I have successfully connected with high paying clients through Thumbtack, Google Business, and Yelp. Some of these platforms require that you pay for advertising and some offer free options. I used to think to myself “But I don’t want to pay to find work” and would dismiss platforms that charged fees. Then I woke up and realized, wait a minute, if I want to make $100,000 a year as a self-employed yoga teacher, that actually means I am no longer an employee, I’m a business. And almost all businesses need to invest in advertising in order to grow. So why should I be any different?
2. Make Private Yoga Your Niche
There is an over abundance of yoga teachers in almost every corner of the country. It can be difficult to stand out. You’re probably already familiar with the concept that having a niche will help you clarify your brand and build your following. Most yoga career niches reflect a practice style or a lifestyle, like restorative, therapeutics, meditation, or Ayurveda. You should be clear about your offering and approach, but if you really want to start earning a better living and stop spreading yourself thin by working privately, why not just make your specialization individual instruction?
Every time someone asks you what you do, you tell them you are a yoga teacher. The question that almost immediately follows is “Oh, where do you teach?” You’ve probably been replying with the name of a studio or fitness center where you teach, but what if you tried replying “I teach privately, in my client’s homes.”? I made the decision to start presenting myself this way to the world, even before I had my first official private client. The more I said it, the more it became true.

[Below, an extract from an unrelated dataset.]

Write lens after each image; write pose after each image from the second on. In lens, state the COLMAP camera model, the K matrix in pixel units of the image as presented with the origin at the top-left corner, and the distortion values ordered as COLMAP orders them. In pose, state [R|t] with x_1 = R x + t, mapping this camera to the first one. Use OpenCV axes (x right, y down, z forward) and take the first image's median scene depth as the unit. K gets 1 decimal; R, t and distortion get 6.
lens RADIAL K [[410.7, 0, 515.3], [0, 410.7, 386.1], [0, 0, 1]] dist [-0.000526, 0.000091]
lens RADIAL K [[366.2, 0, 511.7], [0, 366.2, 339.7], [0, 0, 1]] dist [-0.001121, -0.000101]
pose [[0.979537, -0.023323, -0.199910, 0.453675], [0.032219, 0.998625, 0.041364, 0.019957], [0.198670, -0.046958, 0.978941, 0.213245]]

Once I had my first few private clients and started to see that there were plenty of people out there seeking individual instruction, I realized that the best way to appeal to people seeking private instruction was to clearly offer it as a specific service. I updated my website, business cards, and social media to make sure I was clearly communicating to the world that I am not just a yoga teacher, but a private yoga teacher. I also sometimes use the term personal yoga teacher. I went a step further by designing private programs and packages that my clients could choose from, such as my 7-Day Therapeutic Detox program (which also includes Thai Yoga Therapy and spiritual counseling).

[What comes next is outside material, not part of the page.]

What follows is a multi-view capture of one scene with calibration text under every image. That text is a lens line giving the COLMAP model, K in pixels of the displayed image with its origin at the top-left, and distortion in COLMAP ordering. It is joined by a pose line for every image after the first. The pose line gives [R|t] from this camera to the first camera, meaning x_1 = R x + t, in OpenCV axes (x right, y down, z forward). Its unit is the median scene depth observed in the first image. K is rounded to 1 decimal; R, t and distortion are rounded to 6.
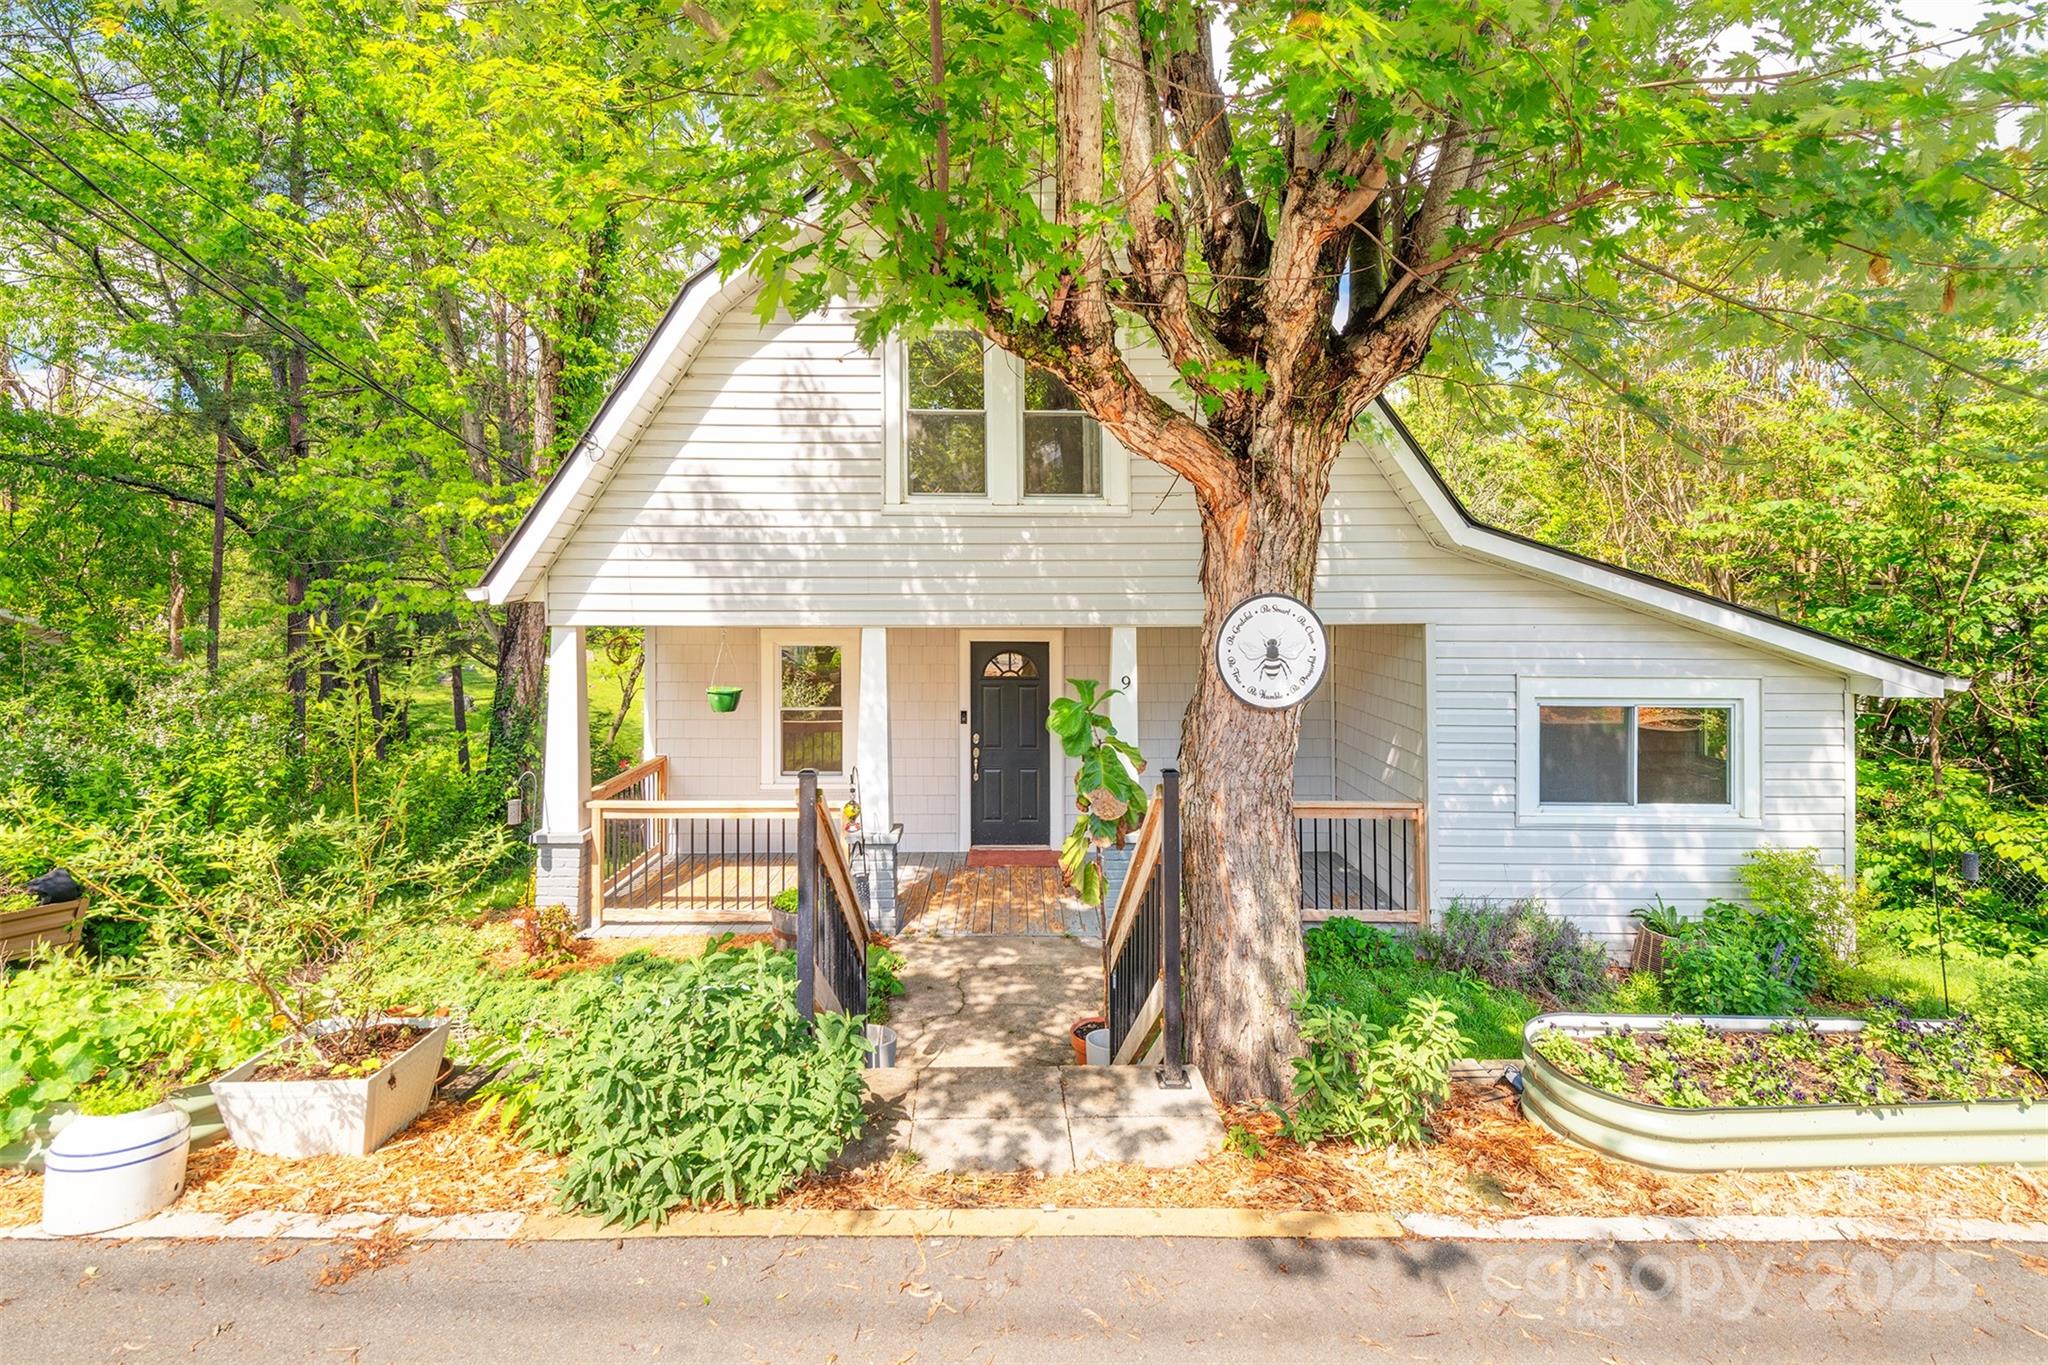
lens RADIAL K [[992.5, 0, 1025.1], [0, 992.5, 549.8], [0, 0, 1]] dist [0.002328, 0.000055]
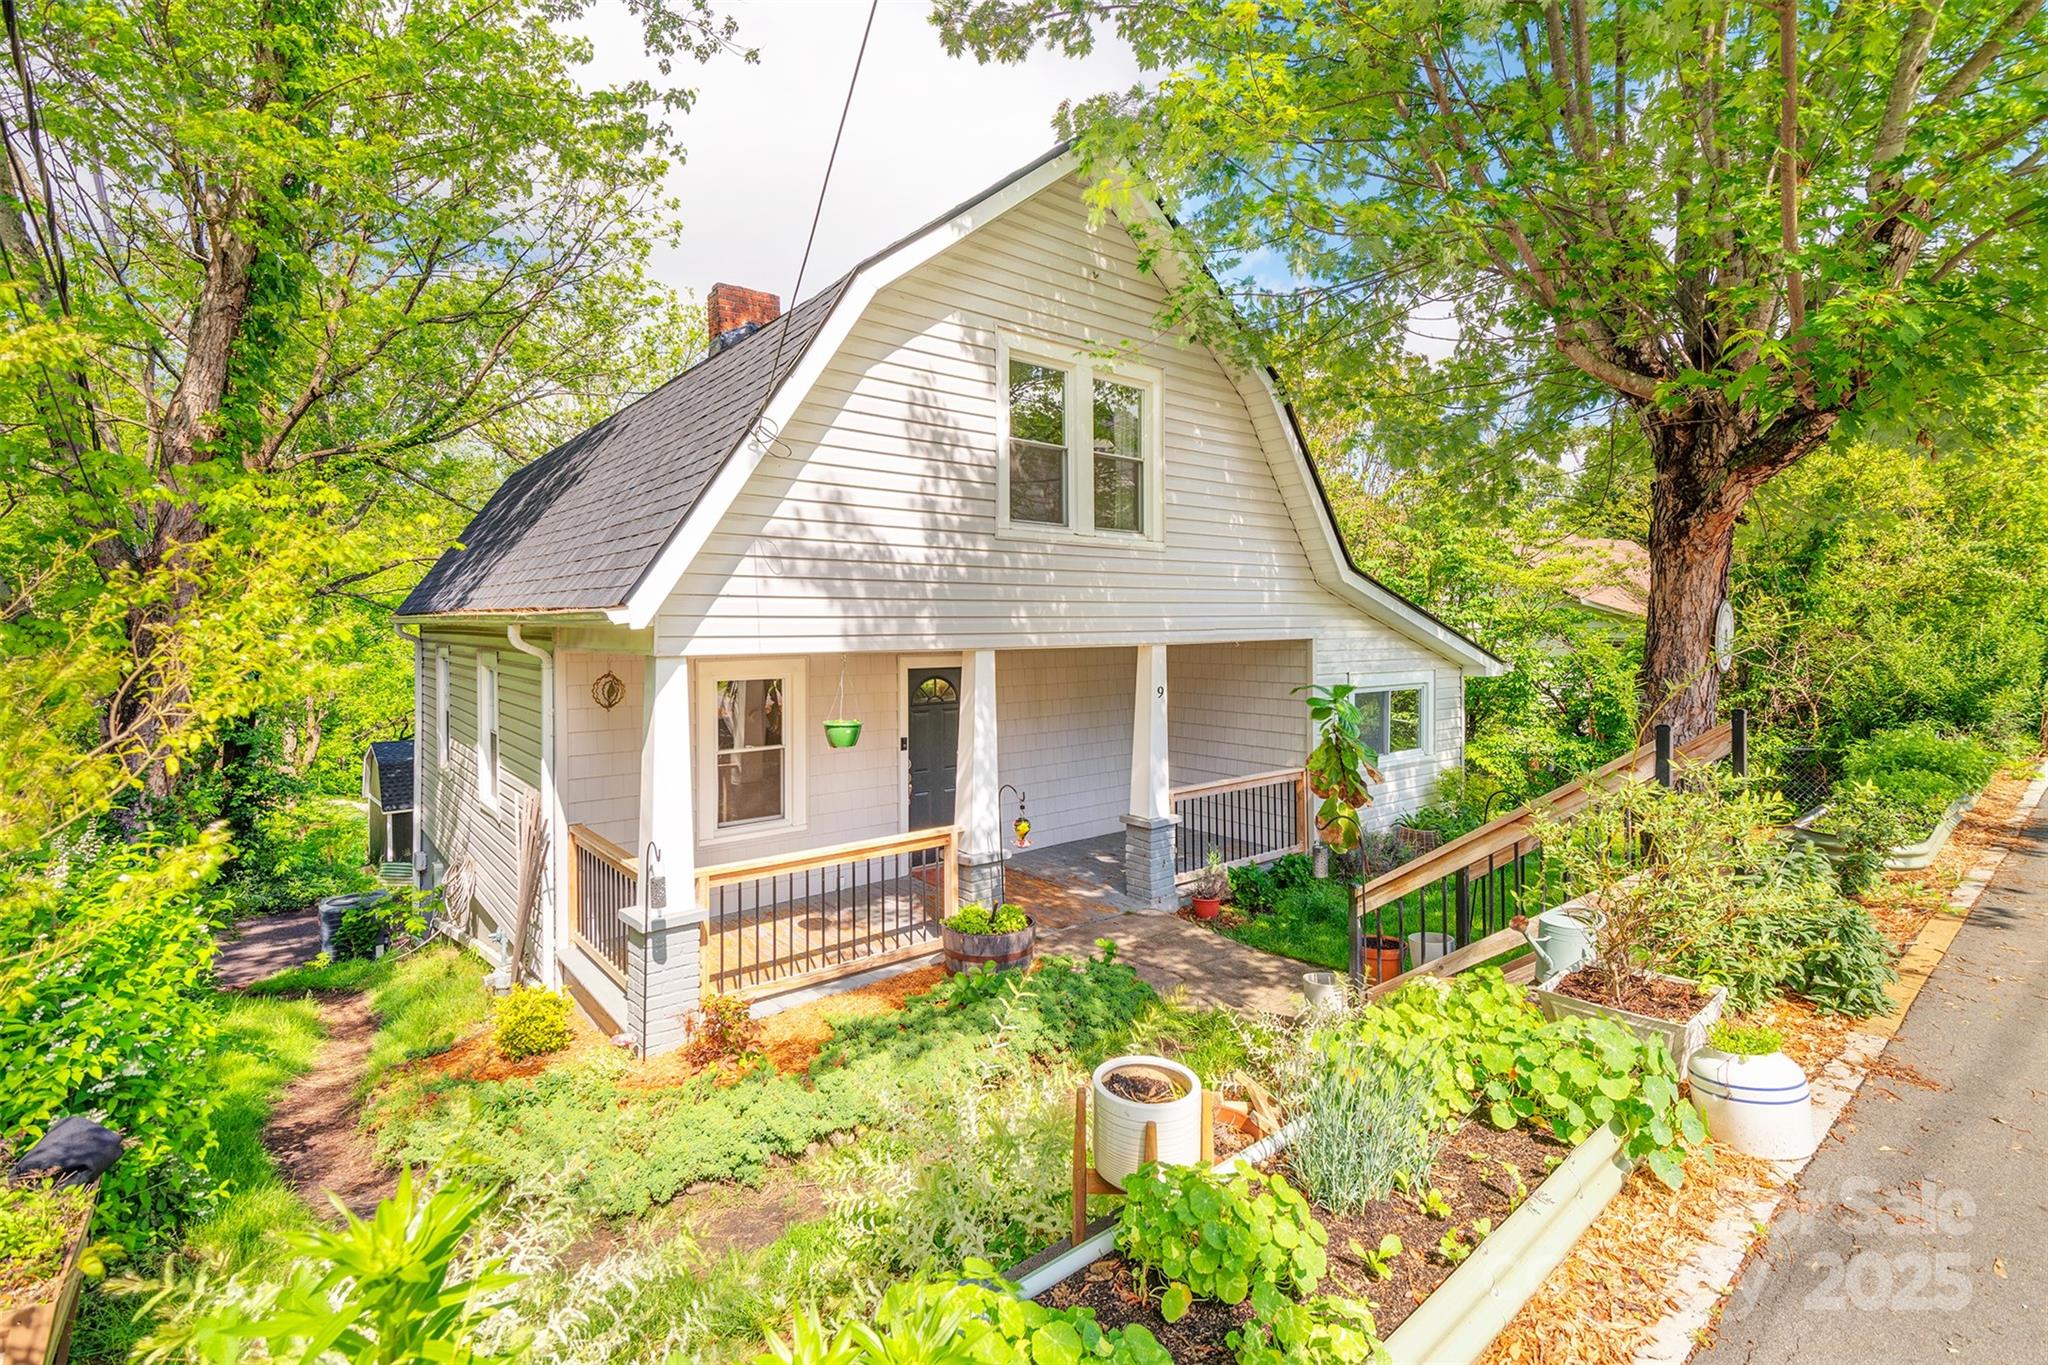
lens RADIAL K [[938.1, 0, 1024.9], [0, 938.1, 610.2], [0, 0, 1]] dist [-0.000617, -0.000075]
pose [[0.775883, 0.005138, 0.630856, -0.720730], [-0.014854, 0.999838, 0.010125, 0.027002], [-0.630702, -0.017227, 0.775834, 0.234152]]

3. Heal the part of you that feels unworthy of having money and success
None of what you’ve read above will get you anywhere if you don’t do the inner work required to prepare yourself to become radically more successful in your career.
When I was making this transition, I was lucky to have the support of my partner (who is a transformational coach) around to help me look at the emotional obstacles that were inhibiting my professional and financial growth. He asked me questions like:
“Why have you been committed to staying underpaid and exhausted?”
“Why don’t you feel worthy of becoming successful and wealthy?”
“What are you so afraid of that you have been holding back from advertising?”
“What experiences or relationships from your past have contributed to you feeling stuck and held back?”
I cried a lot, talked a lot, and spent many hours meditating and journaling around these sort of questions. As a result, I birthed a freer, bolder version of myself, who valued herself and was ready to take risks and any possible step necessary to create a better career and life for myself.
Today, I work with six private clients per week, most of whom I see two to three times per week. I can officially consider myself a true full time yoga teacher, and my own boss.